## Task directions:
Copy the material from its first line through the line containing "Assuntos Internacionais", replacing every "Benutzer-ID" with "Nutzerkennung" and leaving everything else unchanged. Omit the pictures from your answer.

Stored records
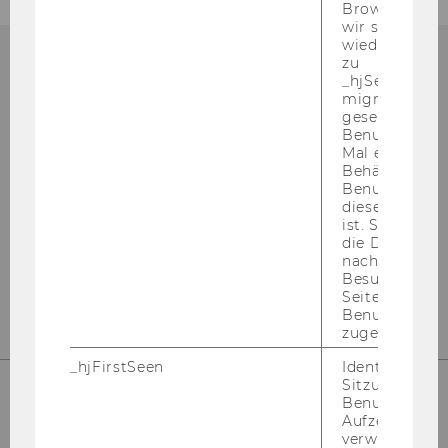
Browser hat,
wir seinen We
wiederverwen
zu
_hjSessionUser
migrieren. Wi
Bibliotheksinformation
gesetzt, wenn
Benutzer zum
(Fragen zur Recherche)
Mal eine Seite
Behält die Hot
Benutzer-ID be
Gebäude LC - Bibliothekszentrum - Ebene
diese Seite e
1
ist. Stellt sic
die Daten von
Tel:
+43 1 31336-4990
nachfolgende
E-Mail:
bibliothek@wu.ac.at
Besuchen der
Seite derselb
Benutzer-ID
zugeordnet w
_hjFirstSeen
Identifiziert d
Sitzung eines
Benutzers. Wi
Aufzeichnungs
verwendet, u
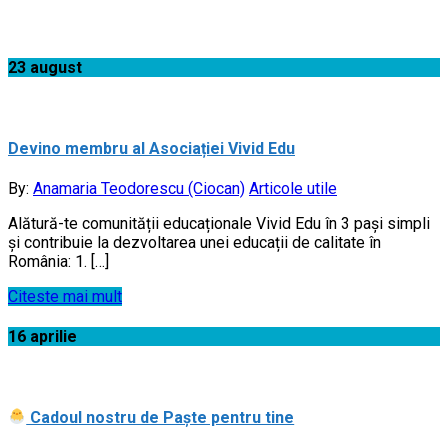
Acasă
23
august
Devino membru al Asociației Vivid Edu
By:
Anamaria Teodorescu (Ciocan)
Articole utile
Alătură-te comunității educaționale Vivid Edu în 3 pași simpli
și contribuie la dezvoltarea unei educații de calitate în
România: 1. […]
Citeste mai mult
16
aprilie
Cadoul nostru de Paşte pentru tine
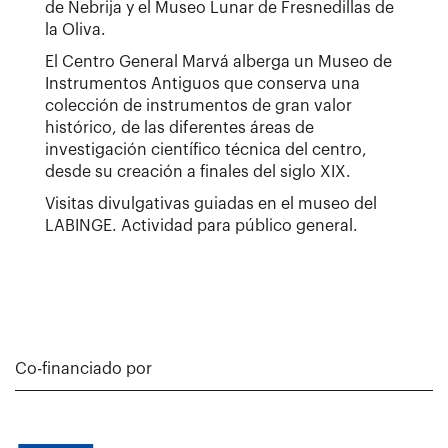
de Nebrija y el Museo Lunar de Fresnedillas de
la Oliva.
El Centro General Marvá alberga un Museo de
Instrumentos Antiguos que conserva una
colección de instrumentos de gran valor
histórico, de las diferentes áreas de
investigación científico técnica del centro,
desde su creación a finales del siglo XIX.
Visitas divulgativas guiadas en el museo del
LABINGE. Actividad para público general.
Co-financiado por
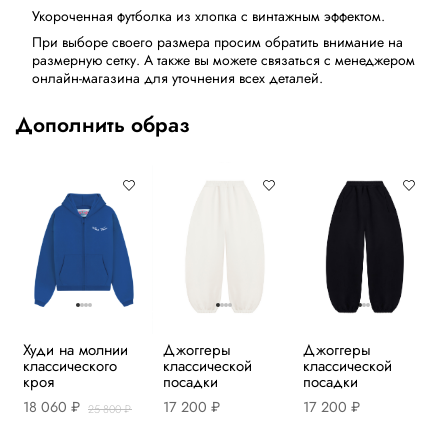
Укороченная футболка из хлопка с винтажным эффектом.
При выборе своего размера просим обратить внимание на
размерную сетку. А также вы можете связаться с менеджером
онлайн-магазина для уточнения всех деталей.
Дополнить образ
Худи на молнии
Джоггеры
Джоггеры
классического
классической
классической
кроя
посадки
посадки
18 060 ₽
17 200 ₽
17 200 ₽
25 800 ₽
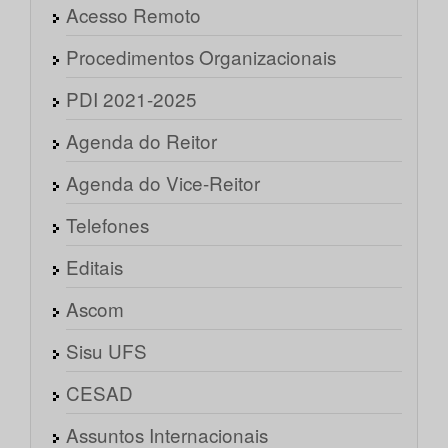
Acesso Remoto
Procedimentos Organizacionais
PDI 2021-2025
Agenda do Reitor
Agenda do Vice-Reitor
Telefones
Editais
Ascom
Sisu UFS
CESAD
Assuntos Internacionais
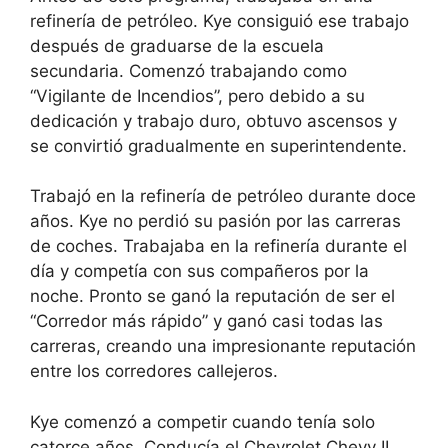
refinería de petróleo. Kye consiguió ese trabajo
después de graduarse de la escuela
secundaria. Comenzó trabajando como
“Vigilante de Incendios”, pero debido a su
dedicación y trabajo duro, obtuvo ascensos y
se convirtió gradualmente en superintendente.
Trabajó en la refinería de petróleo durante doce
años. Kye no perdió su pasión por las carreras
de coches. Trabajaba en la refinería durante el
día y competía con sus compañeros por la
noche. Pronto se ganó la reputación de ser el
“Corredor más rápido” y ganó casi todas las
carreras, creando una impresionante reputación
entre los corredores callejeros.
Kye comenzó a competir cuando tenía solo
catorce años. Conducía el Chevrolet Chevy II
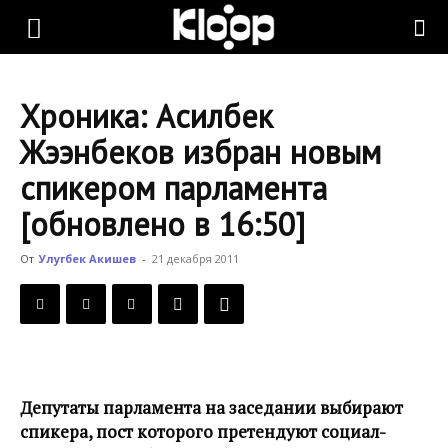
KLOOP.KG
Хроника: Асилбек
—
Жээнбеков избран новым
спикером парламента
Новости
[обновлено в 16:50]
От
Улугбек Акишев
-
21 декабря 2011
Кыргызстана
Депутаты парламента на заседании выбирают
спикера, пост которого претендуют социал-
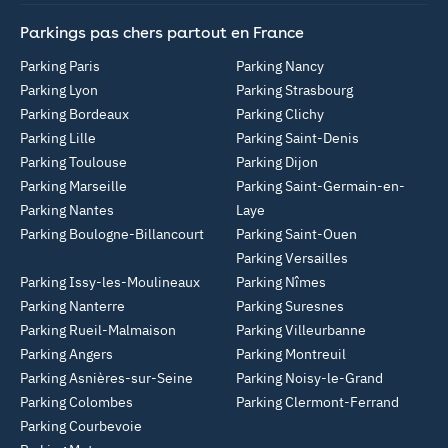
Parkings pas chers partout en France
Parking Paris
Parking Nancy
Parking Lyon
Parking Strasbourg
Parking Bordeaux
Parking Clichy
Parking Lille
Parking Saint-Denis
Parking Toulouse
Parking Dijon
Parking Marseille
Parking Saint-Germain-en-
Parking Nantes
Laye
Parking Boulogne-Billancourt
Parking Saint-Ouen
Parking Versailles
Parking Issy-les-Moulineaux
Parking Nîmes
Parking Nanterre
Parking Suresnes
Parking Rueil-Malmaison
Parking Villeurbanne
Parking Angers
Parking Montreuil
Parking Asnières-sur-Seine
Parking Noisy-le-Grand
Parking Colombes
Parking Clermont-Ferrand
Parking Courbevoie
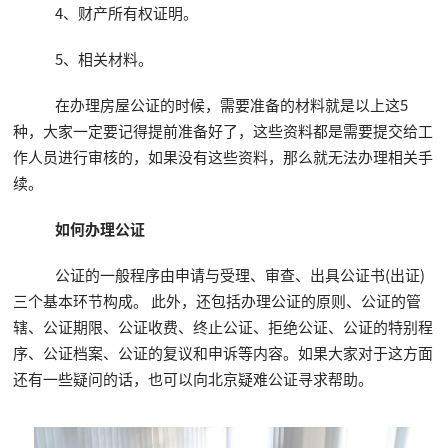
4、财产所有权证明。
5、相关材料。
在办理房屋公证的时候，需要准备的材料就是以上这5
种，大家一定要记得提前准备好了，这些资料都是需要提交给工
作人员进行审核的，如果没有这些资料，那么就无法办理相关手
续。
如何办理公证
公证的一般程序由申请与受理、审查、出具公证书(出证)
三个基本环节构成。 此外，还包括办理公证的原则、公证的管
辖、公证期限、公证收费、终止公证、拒绝公证、公证的特别程
序、公证档案、公证的复议和申诉等内容。如果大家对于这方面
还有一些疑问的话，也可以向北京疑难公证寻求帮助。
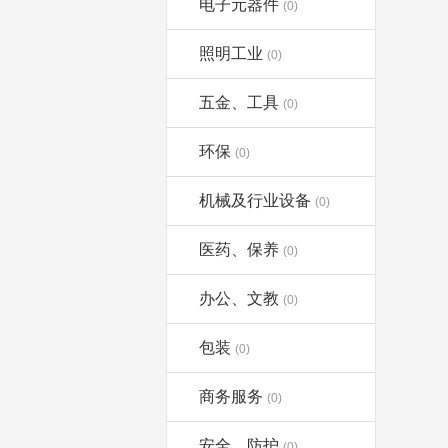
电子元器件
(0)
照明工业
(0)
五金、工具
(0)
环保
(0)
机械及行业设备
(0)
医药、保养
(0)
办公、文教
(0)
包装
(0)
商务服务
(0)
安全、防护
(0)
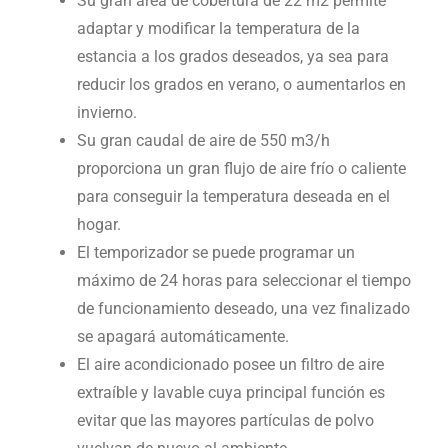
Su gran área de cobertura de 22 m2 permite
adaptar y modificar la temperatura de la
estancia a los grados deseados, ya sea para
reducir los grados en verano, o aumentarlos en
invierno.
Su gran caudal de aire de 550 m3/h
proporciona un gran flujo de aire frío o caliente
para conseguir la temperatura deseada en el
hogar.
El temporizador se puede programar un
máximo de 24 horas para seleccionar el tiempo
de funcionamiento deseado, una vez finalizado
se apagará automáticamente.
El aire acondicionado posee un filtro de aire
extraíble y lavable cuya principal función es
evitar que las mayores partículas de polvo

## Reply to the task:
Browser hat,
wir seinen We
wiederverwen
zu
_hjSessionUser
migrieren. Wi
Bibliotheksinformation
gesetzt, wenn
Benutzer zum
(Fragen zur Recherche)
Mal eine Seite
Behält die Hot
Nutzerkennung be
Gebäude LC - Bibliothekszentrum - Ebene
diese Seite e
1
ist. Stellt sic
die Daten von
Tel:
+43 1 31336-4990
nachfolgende
E-Mail:
bibliothek@wu.ac.at
Besuchen der
Seite derselb
Nutzerkennung
zugeordnet w
_hjFirstSeen
Identifiziert d
Sitzung eines
Benutzers. Wi
Aufzeichnungs
verwendet, u
Acasă
23
august
Devino membru al Asociației Vivid Edu
By:
Anamaria Teodorescu (Ciocan)
Articole utile
Alătură-te comunității educaționale Vivid Edu în 3 pași simpli
și contribuie la dezvoltarea unei educații de calitate în
România: 1. […]
Citeste mai mult
16
aprilie
Cadoul nostru de Paşte pentru tine
de Nebrija y el Museo Lunar de Fresnedillas de
la Oliva.
El Centro General Marvá alberga un Museo de
Instrumentos Antiguos que conserva una
colección de instrumentos de gran valor
histórico, de las diferentes áreas de
investigación científico técnica del centro,
desde su creación a finales del siglo XIX.
Visitas divulgativas guiadas en el museo del
LABINGE. Actividad para público general.
Co-financiado por
Укороченная футболка из хлопка с винтажным эффектом.
При выборе своего размера просим обратить внимание на
размерную сетку. А также вы можете связаться с менеджером
онлайн-магазина для уточнения всех деталей.
Дополнить образ
Худи на молнии
Джоггеры
Джоггеры
классического
классической
классической
кроя
посадки
посадки
18 060 ₽
17 200 ₽
17 200 ₽
25 800 ₽
Acesso Remoto
Procedimentos Organizacionais
PDI 2021-2025
Agenda do Reitor
Agenda do Vice-Reitor
Telefones
Editais
Ascom
Sisu UFS
CESAD
Assuntos Internacionais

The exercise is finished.